◆ **Work request**
Quote the entries below from the line with "a shield, ensuring they" through the line with "tokenized_tags", both ends included, and only those lines.

══ Data shown

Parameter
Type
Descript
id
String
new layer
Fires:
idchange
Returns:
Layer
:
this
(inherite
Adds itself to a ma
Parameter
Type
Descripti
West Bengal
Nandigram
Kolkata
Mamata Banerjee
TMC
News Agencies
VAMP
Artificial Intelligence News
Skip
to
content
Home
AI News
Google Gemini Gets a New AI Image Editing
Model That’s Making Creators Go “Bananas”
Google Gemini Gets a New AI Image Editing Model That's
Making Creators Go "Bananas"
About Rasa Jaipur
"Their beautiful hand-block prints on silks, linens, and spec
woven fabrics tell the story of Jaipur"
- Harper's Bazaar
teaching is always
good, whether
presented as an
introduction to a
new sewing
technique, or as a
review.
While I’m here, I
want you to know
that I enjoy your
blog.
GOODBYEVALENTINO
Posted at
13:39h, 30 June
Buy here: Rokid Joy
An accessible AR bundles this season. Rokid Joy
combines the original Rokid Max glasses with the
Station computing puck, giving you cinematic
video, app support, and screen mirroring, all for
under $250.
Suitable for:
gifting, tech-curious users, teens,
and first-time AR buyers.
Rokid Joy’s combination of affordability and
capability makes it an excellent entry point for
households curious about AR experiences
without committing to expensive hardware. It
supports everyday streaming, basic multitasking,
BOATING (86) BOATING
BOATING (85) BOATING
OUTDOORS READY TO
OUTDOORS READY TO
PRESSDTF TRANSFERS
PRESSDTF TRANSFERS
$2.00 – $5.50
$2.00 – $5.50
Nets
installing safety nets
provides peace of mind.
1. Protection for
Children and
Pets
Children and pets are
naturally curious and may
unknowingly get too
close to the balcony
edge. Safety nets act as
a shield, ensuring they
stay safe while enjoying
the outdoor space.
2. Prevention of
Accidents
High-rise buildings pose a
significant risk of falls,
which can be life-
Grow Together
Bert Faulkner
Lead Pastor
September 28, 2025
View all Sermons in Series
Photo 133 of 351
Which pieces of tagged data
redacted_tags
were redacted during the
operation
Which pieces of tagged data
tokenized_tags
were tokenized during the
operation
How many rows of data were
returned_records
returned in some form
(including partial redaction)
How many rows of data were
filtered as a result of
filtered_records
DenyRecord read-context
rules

════

◆ **Answer to the exercise**
a shield, ensuring they
stay safe while enjoying
the outdoor space.
2. Prevention of
Accidents
High-rise buildings pose a
significant risk of falls,
which can be life-
Grow Together
Bert Faulkner
Lead Pastor
September 28, 2025
View all Sermons in Series
Photo 133 of 351
Which pieces of tagged data
redacted_tags
were redacted during the
operation
Which pieces of tagged data
tokenized_tags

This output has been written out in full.